[Stored items]
━━━━━━━━━━━━━━━━

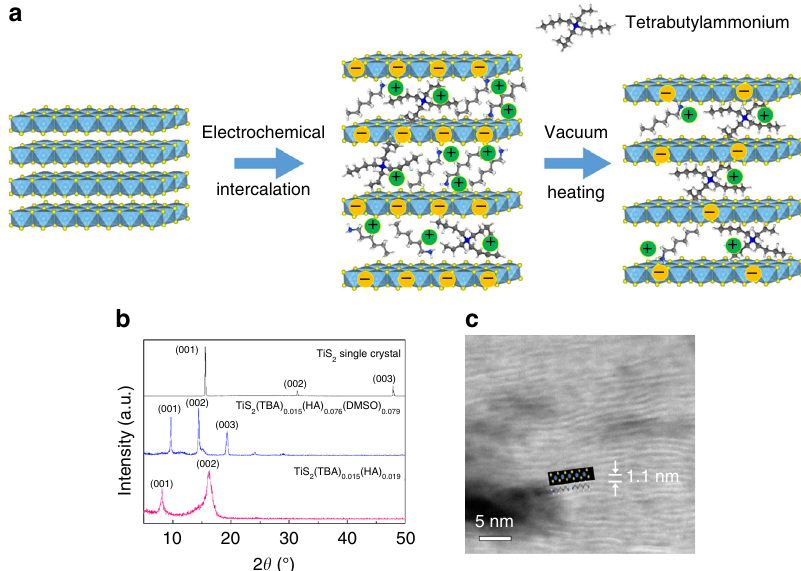
Fig. 3 a Evolution of structure and carrier concentration of TiS 2 single crystal with the electrochemical intercalation of HA/TBA molecules and vacuum heating. b XRD patterns of TiS 2 single crystal, TiS 2 (TBA) 0.015 (HA) 0.074 (DMSO) 0.079 and TiS 2 (TBA) 0.013 (HA) 0.019 . c Magni fi ed HAADF-STEM image of TiS 2 (TBA) 0.013 (HA)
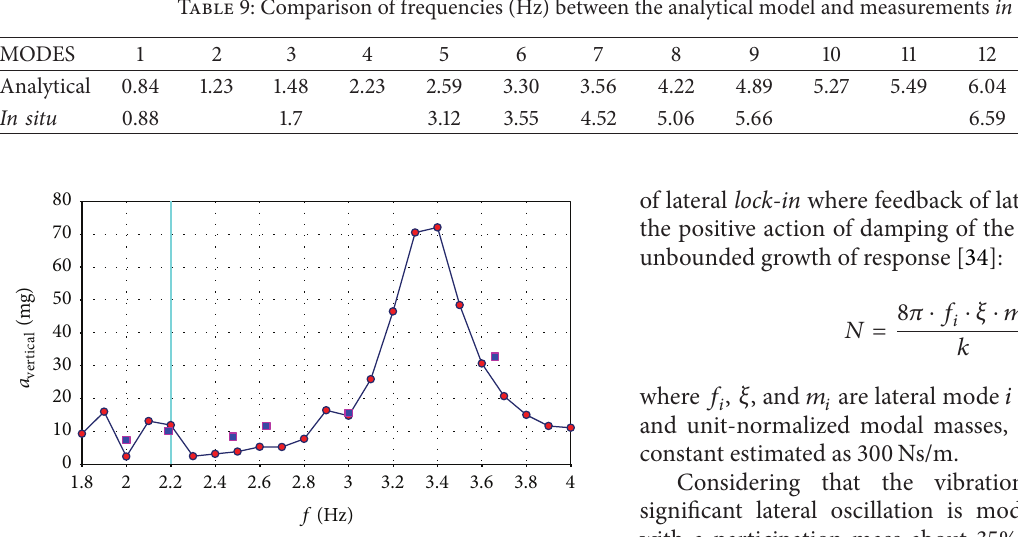
Figure 14: Comparison of amplitudes at mid-span (vertical accel- eration) between in situ measurements and the analytical model: one person walking at various speeds (RC structure). Red circles: analytical model; blue squares: in situ measurements; vertical line at 2.2 Hz separates “walk” from “running.” Table 10: Acceleration measured at 1/2 span for the normal walking.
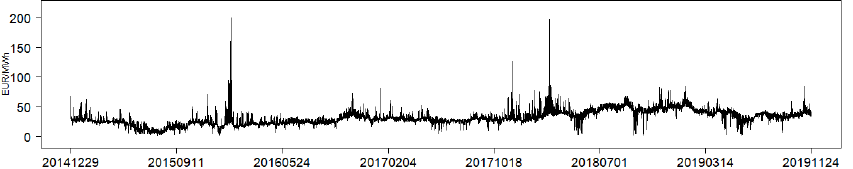
Figure 1. The system price in the Nord Pool day-ahead market in the period between 29 December 2014 and 24 November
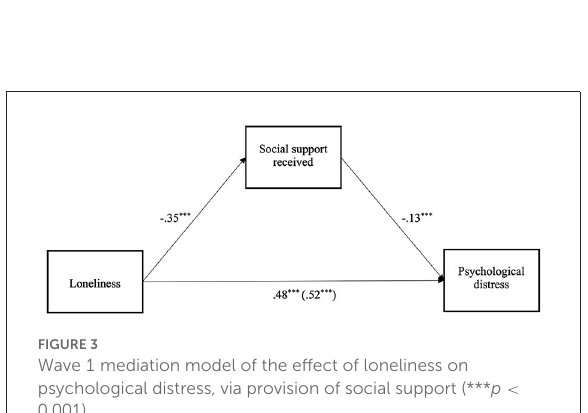
FIGURE3 Wave 1 mediation model of the effect of loneliness on psychological distress, via provision of social support (*** p <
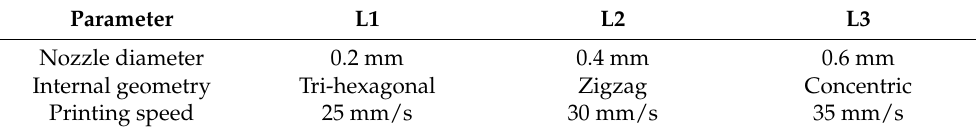
Table 2. Selected independent variables for fatigue tests.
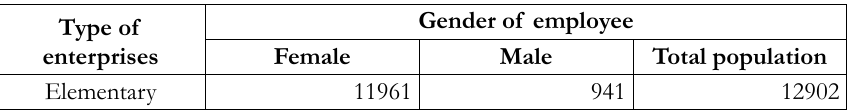
Table 1. The total number of small employee medium sized enterprises of 19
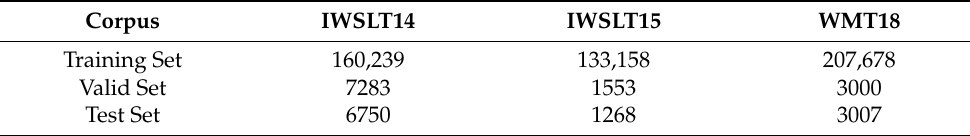
Table 1. Number of sentences in each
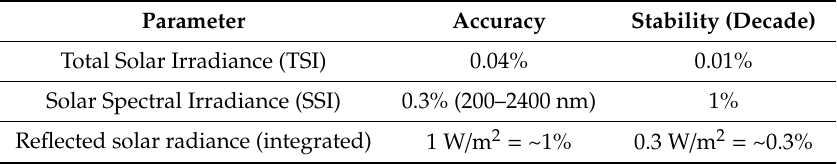
Table 1. Global climate observing system (GCOS) requirements driving the radiometric performance drivers of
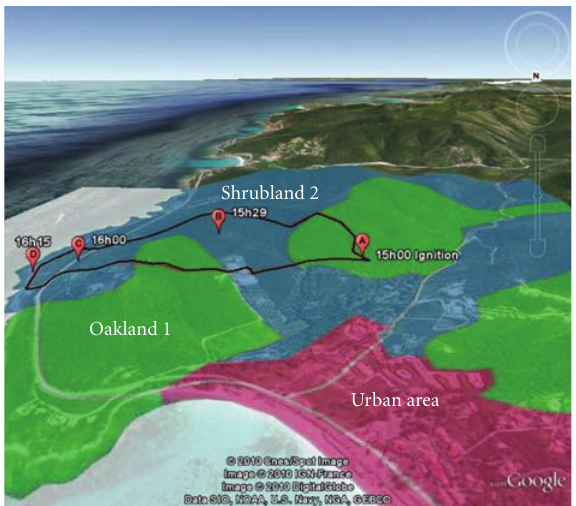
Figure 5: Topography, fire perimeter (in black) and vegetation types as defined in Table 1 for the case study of Favone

━━━━━━━━━━━━━━━━

> **Requirement**
Leave out the pictures and reproduce the rest of the records exactly.

> **Solution**
Fig. 3 a Evolution of structure and carrier concentration of TiS 2 single crystal with the electrochemical intercalation of HA/TBA molecules and vacuum heating. b XRD patterns of TiS 2 single crystal, TiS 2 (TBA) 0.015 (HA) 0.074 (DMSO) 0.079 and TiS 2 (TBA) 0.013 (HA) 0.019 . c Magni fi ed HAADF-STEM image of TiS 2 (TBA) 0.013 (HA)
Figure 14: Comparison of amplitudes at mid-span (vertical accel- eration) between in situ measurements and the analytical model: one person walking at various speeds (RC structure). Red circles: analytical model; blue squares: in situ measurements; vertical line at 2.2 Hz separates “walk” from “running.” Table 10: Acceleration measured at 1/2 span for the normal walking.
Figure 1. The system price in the Nord Pool day-ahead market in the period between 29 December 2014 and 24 November
FIGURE3 Wave 1 mediation model of the effect of loneliness on psychological distress, via provision of social support (*** p <
Table 2. Selected independent variables for fatigue tests.
Table 1. The total number of small employee medium sized enterprises of 19
Table 1. Number of sentences in each
Table 1. Global climate observing system (GCOS) requirements driving the radiometric performance drivers of
Figure 5: Topography, fire perimeter (in black) and vegetation types as defined in Table 1 for the case study of Favone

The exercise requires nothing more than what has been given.